_Supplied passage_
┄┄┄┄┄┄┄┄┄┄┄┄┄┄┄┄┄┄┄┄

This is an example execution (you can see the seed is displayed in command line): https://travis-ci.org/coi-gov-pl/puppet-jboss/jobs/81936397#L556

3reactions
Endroncommented, Sep 24, 2015

The problem here is that there are actually two test smells that are interconnected with each other:

  1. Tests depending on the execution order
  2. Non repeatable tests

Putting tests into a really random order would help with the first. As no test can predict what happened before he can not depend on any other test to have been executed before. By changing the order with each run you would also find tests accidentally depending on the execution order.

But if you change the execution order to random your tests might also become non repeatable. So if you run the tests on the same machine two times they may yield different results. This will most likely be because your tests are somehow coupled in some way. They should not be but they are. There is no easy way to deal with these results. What do you do if you try to deploy some software because everything was green all the time but than in the final test you by accident find the one execution order that brakes one test? Tests must ether pass or fail and they must do this repeatedly. (Or else someone will start ignoring failing tests and just rerun them to get them passing.)

This is most likely part of what let to the implementation as mentioned by @ffbit: It is a compromise to face both problems. By making the order unpredictable they made it hard for anyone to implement there tests to use it. By making it deterministic they ensured that test execution always comes to the same result.

┄┄┄┄┄┄┄┄┄┄┄┄┄┄┄┄┄┄┄┄

_Study questions_
[A] From the test-order discussion, print the passage starting at "This is an example" and ending at "the execution order.".
[B] Answer these from the test-order discussion:
(i) Which two test smells does it list?
(ii) What is displayed in the command line in the example execution?
(iii) What does making the order deterministic ensure?

_Material shown_

┄┄┄┄┄┄┄┄┄┄┄┄┄┄┄┄┄┄┄┄

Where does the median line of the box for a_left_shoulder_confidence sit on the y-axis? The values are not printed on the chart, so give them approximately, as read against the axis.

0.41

┄┄┄┄┄┄┄┄┄┄┄┄┄┄┄┄┄┄┄┄

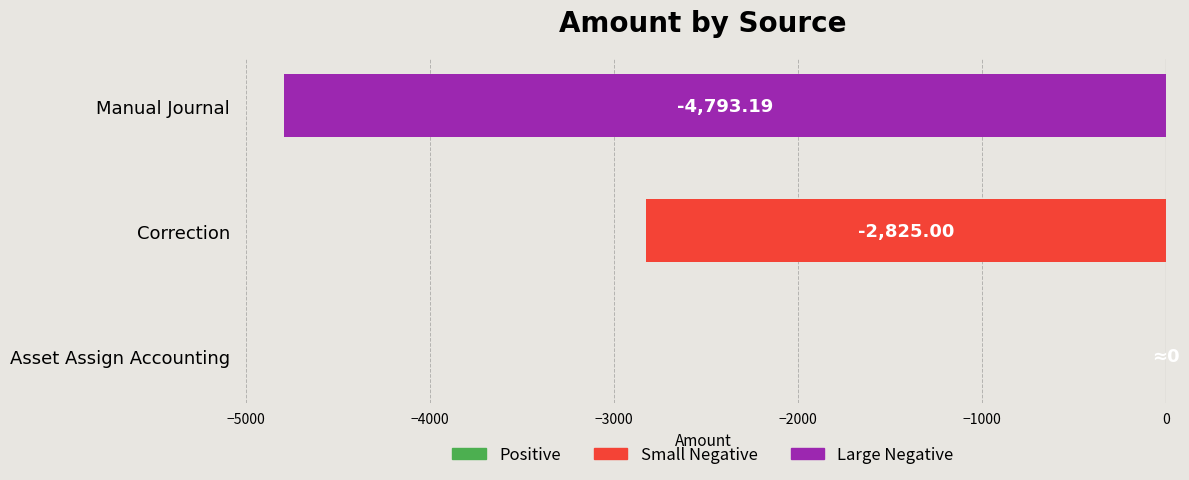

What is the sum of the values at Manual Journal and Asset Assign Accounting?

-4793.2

┄┄┄┄┄┄┄┄┄┄┄┄┄┄┄┄┄┄┄┄

_Responses by task_
[A]
This is an example execution (you can see the seed is displayed in command line): https://travis-ci.org/coi-gov-pl/puppet-jboss/jobs/81936397#L556

3reactions
Endroncommented, Sep 24, 2015

The problem here is that there are actually two test smells that are interconnected with each other:

  1. Tests depending on the execution order
  2. Non repeatable tests

Putting tests into a really random order would help with the first. As no test can predict what happened before he can not depend on any other test to have been executed before. By changing the order with each run you would also find tests accidentally depending on the execution order.

[B]
(i) Tests depending on the execution order, and non-repeatable tests.
(ii) The seed.
(iii) That test execution always comes to the same result.